Dans sa décision, Dorothée Sossa et ses pairs considèrent que si « la bonne moralité » suppose la conformité aux principes, à l’idéal de conduite et de conscience (sic), et que la « grande probité » renvoie à la droiture, l’intégrité, la loyauté et à l’honnêteté (sic), ces deux principes ne peuvent s’apprécier qu’au regard du casier judiciaire. Or celui de Mme Gnamou ne porte mention d’aucune condamnation. Normal, puisque le CAMES qui l’a condamnée pour fraude et non-respect de son code d’éthique et de déontologie n’est pas une juridiction. Elle ne délivre pas de casier judiciaire. La cour décide donc de ne pas tenir compte des actes graves posés par madame Gnamou et qui ont fait l’objet de la sanction la plus lourde jamais prononcée par le CAMES. Certes, CAMES ne délivre pas de casier judiciaire mais il n’en est pas moins une organisation sérieuse et honorable. La preuve, c’est bien le CAMES qui a délivré au professeur Sossa tous ces titres académiques. La Cour constitutionnelle, dans le cadre de l’instruction de ce recours, aurait dû contacter le CAMES pour obtenir copie de la décision prise par son Conseil des Ministres contre madame Dandi Gnamou. Ce qu’elle n’a pas fait. Une juridiction soucieuse de sa crédibilité et de l’honorabilité de ses membres n’aurait sérieusement pas pu considérer qu’une décision rendue par un Conseil des Ministres regroupant plus de 17 États ne vaut rien.
Il est d’ailleurs fort probable que même les requérants ne se faisaient pas beaucoup d’illusion sur la capacité de cette cour à déchoir de ses fonctions une de ses membres. Cette Cour constitutionnelle-là, n’a pas le courage de faire ce que ses prédécesseurs ont fait en 1998 en invalidant la reconduction de Mme Élisabeth Pognon et en 2013 en sortant de ses rangs, le juge Euloge Akpo nommé par Yayi Boni.
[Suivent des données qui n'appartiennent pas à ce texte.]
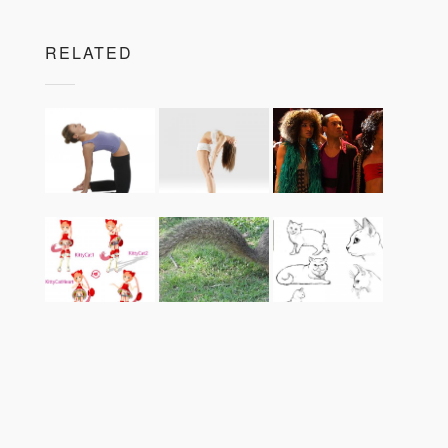
RELATED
En effet, par décision DCC 98-52 du 29 mai 1998, la cour constitutionnelle avait éjecté de ses rangs Elisabeth Pognon, celle-là même qui était alors présidente sortant de l’institution, pour une tentative de prestidigitation. Retraitée peu avant sa reconduction, la juge Elisabeth Pognon n’était plus habilitée à siéger à la Cour constitutionnelle en tant que magistrate. Pour tenter de contourner cet “obstacle”, le bureau de l’assemblée nationale alors présidé par Bruno Amoussou, l’avait reconduite le 22 mai 1998 en qualité de juriste de haut niveau. Contestée devant elle, la cour constitutionnelle a eu le courage d’invalider la nomination de sa présidente sortante au motif « qu’un membre de la Cour constitutionnelle ne peut être renommé avec une qualification différente de celle du premier mandat. » Elisabeth Pognon dû sortir de la Cour. L’assemblée nationale s’était inclinée et a nommé à sa place la professeure Conceptia Ouinsou. Quinze ans plus tard, la même juridiction éjectera de ses rangs le juge Euloge Akpo pourtant nommé par le chef de l’état en personne. La haute juridiction avait jugé que si l’intéressé avait plus de quinze (15) ans d’expérience professionnelle générale (de 1995 à 2000, il était conseil juridique, avocat stagiaire, puis auditeur de justice), il n’était juge que depuis à peine 13 ans et ne saurait donc être considéré comme un magistrat doté d’au moins 15 ans d’expérience, comme l’exige l’article 115 de la constitution (Décision DCC 13-060 du 24 juin 2013). Tout ce prestige est, à present malheureusement fini.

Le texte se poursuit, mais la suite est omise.